DOCUMENT SEGMENT.

------------------------------------------------------------------------

Matthias Schniedermeyer <ms@citd.de> wrote on 2010-03-11 17:36:04:

> Re: RAID + LUKS + LVM performance
>
> Matthias Schniedermeyer
>
> to:
>
> Mathias Buren
>
> 2010-03-11 17:39
>
> Cc:
>
> linux-kernel
>
> On 11.03.2010 13:08, Mathias Buren wrote:
> >
> > Hi,
> >
> > (please cc me as I'm not subscribed)
> >
> > I've a friend who's going to set up a fileserver consisting of 8x 1.5TB
> > HDDs, an 8-port PCI-E RAID card (Areca ARC-1220 @
> > http://www.areca.com.tw/products/pcie.htm ) etc.
> > The plan is create a RAID5 array spanning all the disks, then create 4
> > partitions. These 4 partitions would be encrypted using LUKS (Twofish
or
> > AES256).
> > These 4 encrypted partition would be set up in RAID0 using Linux'
software
> > (mdadm), then LVM would be used on top of that (one big PV, one big VG
and
> > a big LV or so).

------------------------------------------------------------------------

Recorded data.

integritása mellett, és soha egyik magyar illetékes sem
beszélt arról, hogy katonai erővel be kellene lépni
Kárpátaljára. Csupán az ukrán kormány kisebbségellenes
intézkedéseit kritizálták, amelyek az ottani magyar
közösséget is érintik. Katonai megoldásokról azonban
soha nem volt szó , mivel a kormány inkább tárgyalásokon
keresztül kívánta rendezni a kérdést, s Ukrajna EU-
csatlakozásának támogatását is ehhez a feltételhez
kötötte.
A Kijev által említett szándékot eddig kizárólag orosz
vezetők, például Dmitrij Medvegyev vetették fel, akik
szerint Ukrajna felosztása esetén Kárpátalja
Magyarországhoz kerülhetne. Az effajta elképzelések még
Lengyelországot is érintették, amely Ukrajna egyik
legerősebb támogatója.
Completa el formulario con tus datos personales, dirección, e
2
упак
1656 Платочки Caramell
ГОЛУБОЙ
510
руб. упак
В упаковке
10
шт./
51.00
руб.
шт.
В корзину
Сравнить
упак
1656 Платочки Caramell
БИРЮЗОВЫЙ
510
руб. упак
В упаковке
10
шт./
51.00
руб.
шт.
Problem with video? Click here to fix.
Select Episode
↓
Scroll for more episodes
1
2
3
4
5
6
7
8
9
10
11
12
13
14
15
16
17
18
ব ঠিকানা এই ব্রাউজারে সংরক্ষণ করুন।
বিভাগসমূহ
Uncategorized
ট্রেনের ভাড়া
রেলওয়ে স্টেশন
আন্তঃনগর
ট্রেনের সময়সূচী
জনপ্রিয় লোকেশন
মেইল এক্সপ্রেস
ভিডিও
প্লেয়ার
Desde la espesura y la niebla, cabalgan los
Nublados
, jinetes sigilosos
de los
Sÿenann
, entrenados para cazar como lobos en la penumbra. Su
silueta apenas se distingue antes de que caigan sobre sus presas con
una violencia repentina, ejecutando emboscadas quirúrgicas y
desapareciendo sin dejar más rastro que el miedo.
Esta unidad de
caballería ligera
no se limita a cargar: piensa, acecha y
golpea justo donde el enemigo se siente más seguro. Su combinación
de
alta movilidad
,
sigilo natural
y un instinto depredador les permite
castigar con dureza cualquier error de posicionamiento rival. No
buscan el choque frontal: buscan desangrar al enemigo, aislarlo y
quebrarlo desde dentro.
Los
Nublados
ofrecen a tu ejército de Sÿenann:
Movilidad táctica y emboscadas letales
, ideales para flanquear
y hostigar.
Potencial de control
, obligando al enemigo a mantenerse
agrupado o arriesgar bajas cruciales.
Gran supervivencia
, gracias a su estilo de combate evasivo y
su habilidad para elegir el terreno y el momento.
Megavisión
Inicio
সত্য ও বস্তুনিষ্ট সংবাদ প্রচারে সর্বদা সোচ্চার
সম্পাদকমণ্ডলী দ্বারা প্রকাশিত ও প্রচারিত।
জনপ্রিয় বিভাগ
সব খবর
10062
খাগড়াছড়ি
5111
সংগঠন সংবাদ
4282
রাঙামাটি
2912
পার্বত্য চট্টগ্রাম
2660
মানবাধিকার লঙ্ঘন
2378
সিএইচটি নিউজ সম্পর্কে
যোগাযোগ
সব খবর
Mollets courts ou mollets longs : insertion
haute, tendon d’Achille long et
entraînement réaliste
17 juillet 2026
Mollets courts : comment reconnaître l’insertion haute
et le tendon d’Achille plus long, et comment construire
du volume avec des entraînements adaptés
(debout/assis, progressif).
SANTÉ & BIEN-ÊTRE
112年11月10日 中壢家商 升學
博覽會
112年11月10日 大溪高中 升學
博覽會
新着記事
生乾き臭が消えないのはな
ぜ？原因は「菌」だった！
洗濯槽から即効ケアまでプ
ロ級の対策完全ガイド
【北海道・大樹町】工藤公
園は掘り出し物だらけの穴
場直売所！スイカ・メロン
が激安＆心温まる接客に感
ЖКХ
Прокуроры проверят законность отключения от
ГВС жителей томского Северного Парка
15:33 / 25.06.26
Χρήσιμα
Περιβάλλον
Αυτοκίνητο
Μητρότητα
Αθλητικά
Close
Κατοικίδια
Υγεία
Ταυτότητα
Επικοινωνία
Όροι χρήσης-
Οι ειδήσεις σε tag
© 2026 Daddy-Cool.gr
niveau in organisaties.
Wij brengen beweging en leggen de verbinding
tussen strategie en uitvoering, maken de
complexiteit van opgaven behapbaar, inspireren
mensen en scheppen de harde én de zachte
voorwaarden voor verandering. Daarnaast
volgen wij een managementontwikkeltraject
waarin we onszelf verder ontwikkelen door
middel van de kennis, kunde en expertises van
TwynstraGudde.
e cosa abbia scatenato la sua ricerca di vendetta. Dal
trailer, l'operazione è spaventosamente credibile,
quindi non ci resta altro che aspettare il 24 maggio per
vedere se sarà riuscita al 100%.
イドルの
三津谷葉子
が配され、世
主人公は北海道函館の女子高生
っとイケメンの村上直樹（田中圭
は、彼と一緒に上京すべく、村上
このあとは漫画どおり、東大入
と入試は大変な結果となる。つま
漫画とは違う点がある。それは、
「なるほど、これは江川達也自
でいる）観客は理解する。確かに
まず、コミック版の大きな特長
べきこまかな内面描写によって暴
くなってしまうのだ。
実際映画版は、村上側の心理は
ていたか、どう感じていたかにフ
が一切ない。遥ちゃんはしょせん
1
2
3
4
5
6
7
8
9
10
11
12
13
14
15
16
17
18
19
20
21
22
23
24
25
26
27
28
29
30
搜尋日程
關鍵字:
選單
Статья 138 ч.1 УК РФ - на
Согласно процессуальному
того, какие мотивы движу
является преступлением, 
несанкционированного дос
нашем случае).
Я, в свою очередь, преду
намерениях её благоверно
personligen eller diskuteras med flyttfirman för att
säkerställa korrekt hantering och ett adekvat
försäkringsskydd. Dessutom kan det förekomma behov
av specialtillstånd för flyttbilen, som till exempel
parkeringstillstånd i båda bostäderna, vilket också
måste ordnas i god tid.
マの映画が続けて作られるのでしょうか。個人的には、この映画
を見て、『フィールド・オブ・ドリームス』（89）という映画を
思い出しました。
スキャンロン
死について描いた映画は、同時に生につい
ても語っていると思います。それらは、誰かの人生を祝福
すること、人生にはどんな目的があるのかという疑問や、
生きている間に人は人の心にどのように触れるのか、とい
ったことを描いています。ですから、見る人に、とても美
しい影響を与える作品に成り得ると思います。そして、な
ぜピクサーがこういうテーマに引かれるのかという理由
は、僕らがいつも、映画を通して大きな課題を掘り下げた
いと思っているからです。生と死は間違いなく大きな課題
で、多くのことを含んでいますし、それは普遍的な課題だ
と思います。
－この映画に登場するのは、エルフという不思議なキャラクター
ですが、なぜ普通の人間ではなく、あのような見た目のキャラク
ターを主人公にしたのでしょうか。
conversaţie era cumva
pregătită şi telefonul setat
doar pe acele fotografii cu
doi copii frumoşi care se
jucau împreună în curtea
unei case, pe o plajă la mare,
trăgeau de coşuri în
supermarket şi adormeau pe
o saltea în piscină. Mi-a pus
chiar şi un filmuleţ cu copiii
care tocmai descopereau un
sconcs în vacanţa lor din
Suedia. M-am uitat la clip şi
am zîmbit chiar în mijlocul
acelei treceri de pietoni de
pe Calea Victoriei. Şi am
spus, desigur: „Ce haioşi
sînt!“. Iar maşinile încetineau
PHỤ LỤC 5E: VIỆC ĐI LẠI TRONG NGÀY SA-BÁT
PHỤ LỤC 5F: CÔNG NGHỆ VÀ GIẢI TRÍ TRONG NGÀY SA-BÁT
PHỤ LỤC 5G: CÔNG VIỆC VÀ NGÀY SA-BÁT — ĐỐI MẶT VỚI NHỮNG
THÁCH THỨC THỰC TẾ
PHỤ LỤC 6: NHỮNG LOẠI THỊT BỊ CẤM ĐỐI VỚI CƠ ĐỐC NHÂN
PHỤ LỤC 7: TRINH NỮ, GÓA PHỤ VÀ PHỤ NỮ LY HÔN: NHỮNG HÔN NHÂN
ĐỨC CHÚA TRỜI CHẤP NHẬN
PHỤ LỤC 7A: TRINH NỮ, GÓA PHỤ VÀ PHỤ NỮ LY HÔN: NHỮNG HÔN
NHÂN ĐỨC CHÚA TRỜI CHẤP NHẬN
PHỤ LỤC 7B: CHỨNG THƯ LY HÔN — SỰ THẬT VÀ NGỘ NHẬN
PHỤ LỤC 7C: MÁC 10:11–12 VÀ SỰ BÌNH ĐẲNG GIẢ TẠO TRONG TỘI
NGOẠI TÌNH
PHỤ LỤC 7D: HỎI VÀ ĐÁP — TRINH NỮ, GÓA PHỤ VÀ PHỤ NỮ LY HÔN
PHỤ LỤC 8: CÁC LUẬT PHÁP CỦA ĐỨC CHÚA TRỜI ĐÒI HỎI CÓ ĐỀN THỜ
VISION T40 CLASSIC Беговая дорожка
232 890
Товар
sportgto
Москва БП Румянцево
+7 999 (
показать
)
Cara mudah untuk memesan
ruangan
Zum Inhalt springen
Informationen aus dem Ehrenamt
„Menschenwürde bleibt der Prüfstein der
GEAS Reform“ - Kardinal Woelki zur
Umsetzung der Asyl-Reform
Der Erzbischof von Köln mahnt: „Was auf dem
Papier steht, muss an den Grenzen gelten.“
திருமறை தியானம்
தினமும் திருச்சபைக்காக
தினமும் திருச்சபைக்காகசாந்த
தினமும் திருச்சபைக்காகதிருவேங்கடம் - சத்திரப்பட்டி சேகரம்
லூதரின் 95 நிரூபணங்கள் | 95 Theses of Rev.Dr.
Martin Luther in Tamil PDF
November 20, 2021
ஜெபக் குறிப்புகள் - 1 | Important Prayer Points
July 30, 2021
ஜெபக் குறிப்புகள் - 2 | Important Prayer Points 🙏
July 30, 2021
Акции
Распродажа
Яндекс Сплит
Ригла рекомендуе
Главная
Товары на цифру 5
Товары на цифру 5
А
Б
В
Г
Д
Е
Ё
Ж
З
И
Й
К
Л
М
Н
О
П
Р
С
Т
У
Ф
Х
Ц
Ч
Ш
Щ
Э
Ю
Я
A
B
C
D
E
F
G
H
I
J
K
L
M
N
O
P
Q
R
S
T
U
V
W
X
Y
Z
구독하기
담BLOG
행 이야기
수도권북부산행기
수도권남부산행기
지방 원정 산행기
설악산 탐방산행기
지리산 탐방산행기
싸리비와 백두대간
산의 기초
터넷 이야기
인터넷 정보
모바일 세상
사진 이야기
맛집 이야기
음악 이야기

------------------------------------------------------------------------

TASKS.
#1 In the email about RAID, LUKS and LVM performance, how many hard drives will the fileserver have, and what size is each?
#2 Go on with the email about RAID, LUKS and LVM performance, starting after its last sentence.
The listing has no connection to the email about RAID, LUKS and LVM performance.

RESULTS.
#1 Eight drives, each 1.5TB.

#2
> >
> > The reason for this is that kcryptd is not multithreaded (afaik). By
having
> > 4 encrypted partitions, then md0 on top of them, I'm forcing 4 kcryptd
> > processes to run on all four cpu cores whenever something is written to
the
> > disks, which should improve (encryption) performance.
> >
> > Is this a good way of doing it, or is there a smarter way?
>
> The setup you describe would only work with SSDs. HDDs would seek
> themselves to death.
>
> The problem is the RAID-0 over the 4 partitions. At that point you would
> need, instead of the 4 partitions, something that is round-robin. So
> that the mapping of the (physical) blocks from the upper to the lower
> would be effectivly linear/unchanged.
>
> AFAIK something like that is (currently) not possible.
>
>
>
>
>
> Bis denn
>
> --
> Real Programmers consider "what you see is what you get" to be just as
> bad a concept in Text Editors as it is in women. No, the Real Programmer
> wants a "you asked for it, you got it" text editor -- complicated,
> cryptic, powerful, unforgiving, dangerous.
>

Hm. But I thought, since the hw RAID card does its own RAID5 thing on the
harddrives, that they wouldn't seek themselves do death. Perhaps they
would, anyway...

What's the best way to set this up then? Or will kcryptd be able to
encrypt/decrypt everything fast enough anyway (~>5-600MB/s I'd say)?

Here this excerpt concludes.